- _Required action_: Only the lines from the one containing "mouse_move(597, 165)" through the end of the listing are to be repeated, exactly and without pictures.

- _Records to process_:

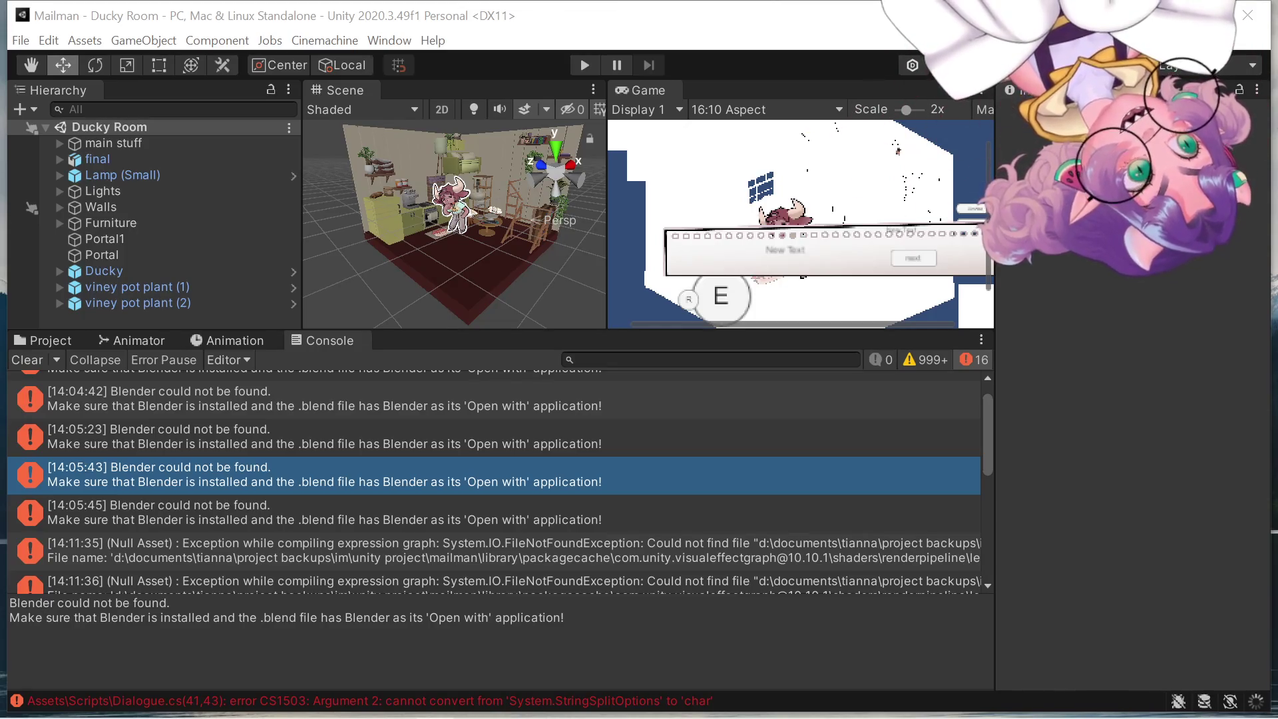
Move the YouTube window over the editor and play the Purple Wiggles news clip full screen.
mouse_move(337, 0)
mouse_down()
mouse_move(597, 165)
mouse_move(807, 126)
mouse_move(895, 130)
mouse_up()
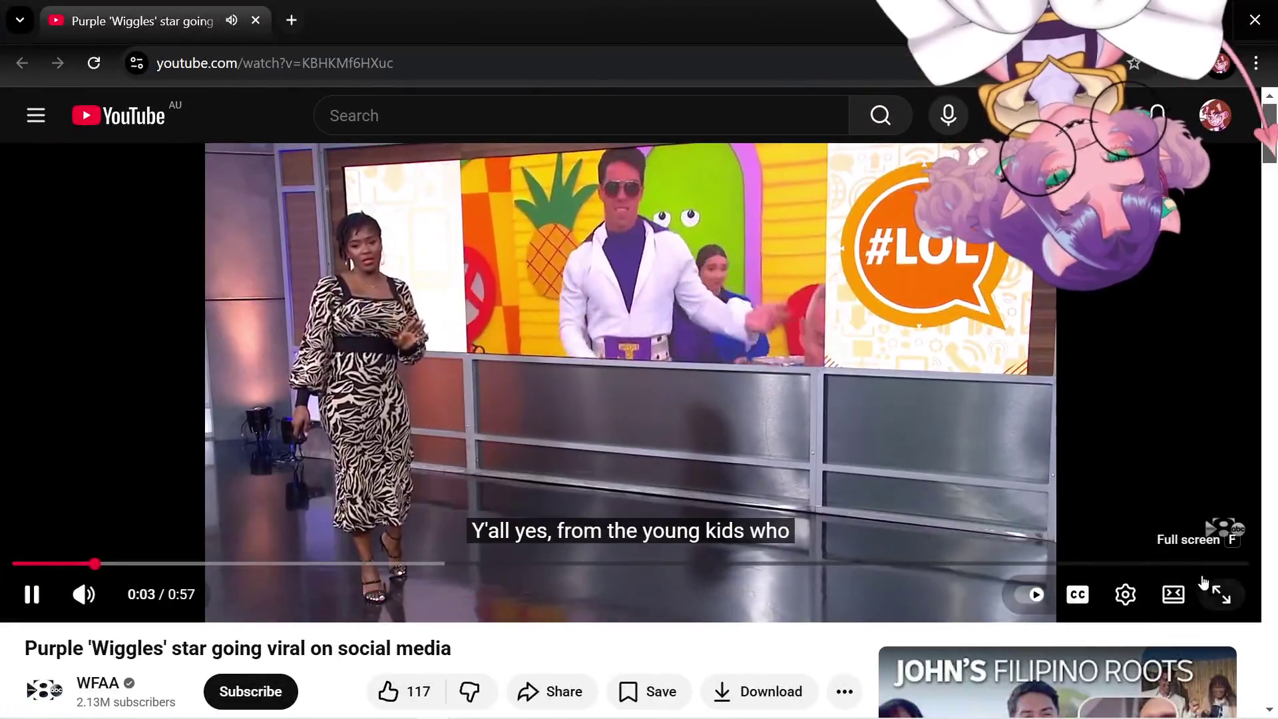
click(1222, 595)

- _Task result_:
mouse_move(597, 165)
mouse_move(807, 126)
mouse_move(895, 130)
mouse_up()
click(1222, 595)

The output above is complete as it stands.